Die Krankenkasse weigerte sich. Sie argumentierte, dass die beantragte Liposuktion nicht zum Leistungskatalog der gesetzlichen Krankenversicherung gehöre. Weder Qualität noch Wirksamkeit dieser neuen Behandlungsmethode seien ausreichend belegt. Diese Argumente überzeugten die Richter nicht. Sie gingen von einer subjektiven Betrachtungsweise aus. Es komme lediglich darauf an, ob die Klägerin die Leistung für erforderlich halten durfte, sagte das BSG. Es reiche, wenn die umstrittene Leistung nicht „offensichtlich außerhalb des Leistungskatalogs“ der gesetzlichen Krankenversicherung liege.  Aufgrund der fachlichen Befürwortung ihres Antrags durch ihre Ärzte zur Behandlung ihres Lipödems, durfte die Klägerin die Operation für geeignet und erforderlich halten, entschied das BSG. Einzelheiten zu den Voraussetzungen ambulanter und stationärer Leistungserbringung müsse sie nicht wissen. Außerdem sei die Klägerin mit der Leistungsablehnung nicht mehr an den zugelassenen Leistungserbringer gebunden, sagten die Richter. Sie könne die Operation dann in einer Privatklinik vornehmen lassen.

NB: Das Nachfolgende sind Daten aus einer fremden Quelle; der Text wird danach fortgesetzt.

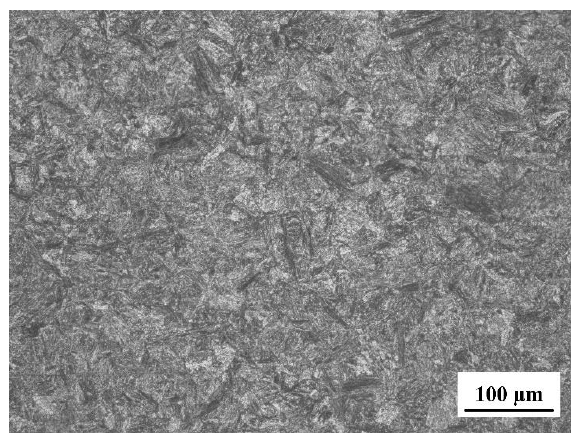
Figure 2. Microstructure of quenched and tempered 40Cr steel.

Was heißt Genehmigungsfiktion?

Eine Leistung gilt als genehmigt, wenn die Krankenkasse die gesetzliche Frist verstreichen lässt, ohne dem Versicherten einen hinreichenden Grund zu nennen warum die Bearbeitung des Antrags länger dauert. Mit den in § 13 Abs. 3a SGB V verankerten Fristen wollte der Gesetzgeber die Rechte der Patienten gezielt verbessern und gleichzeitig das Verhalten der Krankenkassen sanktionieren. Die Urteile sind ein Schritt, die Interessen der Patienten an zeitgerechten Entscheidungen der Kassen zu schützen. Das Bundessozialgericht zwingt die Krankenkassen sich zu beeilen.